First, my husband and I are not yet in R. We have been separated for almost 3 years now and we started talking about R in spring. There have been many ups and downs because my husband is still somewhat (or very?) wayward but things are getting better even though very slowly we are both still at the R table.

I filed for divorce in November /2011 but recently dropped it because our R talk got more serious. 

The latest development is, last Sunday, during a phone conversation he told me that he has a child support check for me.
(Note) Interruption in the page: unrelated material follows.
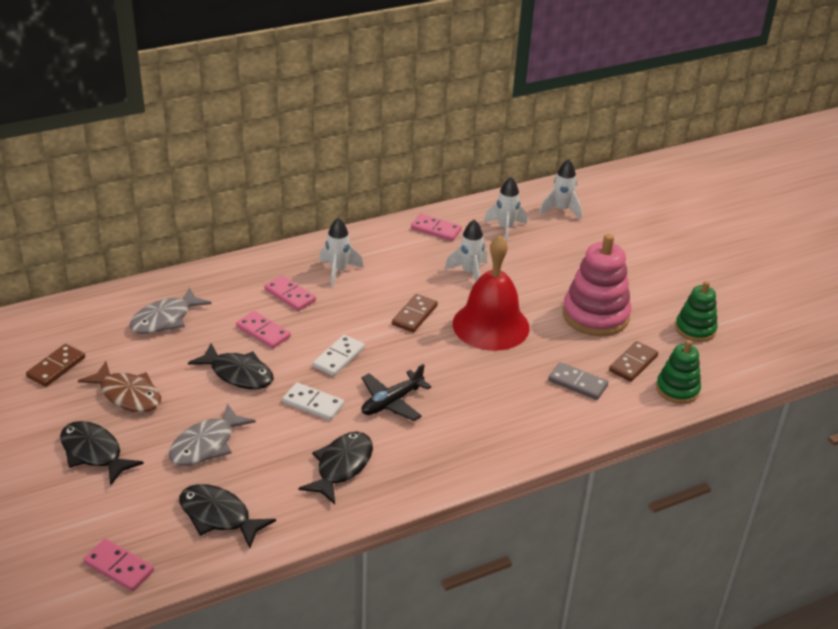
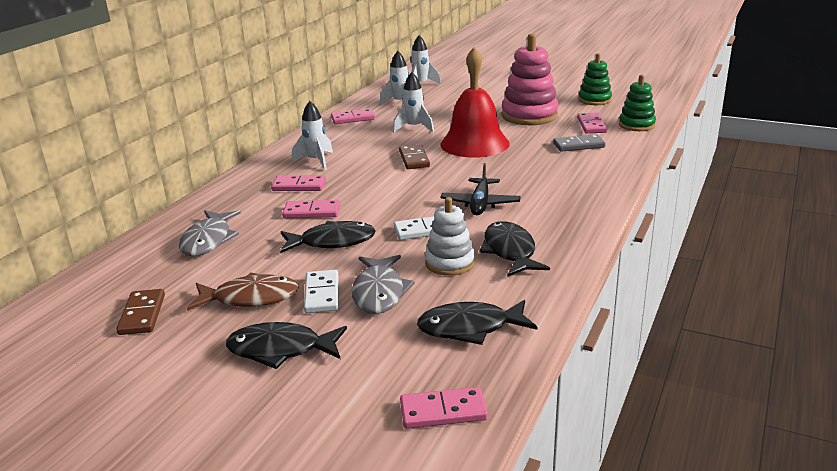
camera: 35 degrees left, 10 degrees down
(286, 449) = (450, 263): none -> white stacking toy
(338, 357) = (398, 200): white domino -> white domino (322, 294)
(633, 363) = (591, 125): brown domino -> pink domino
He got fired from his previous job in summer and the last payment (through CS collection agency) was deposited into my account in September.

With his new much less paying job the collection has not been set up and he calculated the amount of the check which is now almost a half of what it was before and told me that is all he could afford. (I haven't seen his pay stub)

In the meantime, his house is now in pending foreclosure and had to hire a lawyer to deal with it, but also paid (I don’t know how much) for this personal trainer certification course that he has been attending since September.

My initial thought was No way, until we physically move back in together, he has to keep giving me the same amount no questions asked.

But on the other hand, since we are in R talk, I feel that I should be understanding and be willing to work with him. The thing is, I want to set the move back in date. R won’t start until we physically live together and also I don’t want to go for indefinite period of time with just a half of CS money I used to receive.

What would you guys say? In a perfect world, we should move back in when all the issues are completely solved and we are both 100% ready but it’s also true that as far as we stay separated we won’t even get to real R.

Things are not looking too promising but I am not quite ready to walk away yet. Sometimes I wish I could just finalize the divorce and get out of this limbo. I am tired.

Any input will be greatly appreciated.


----------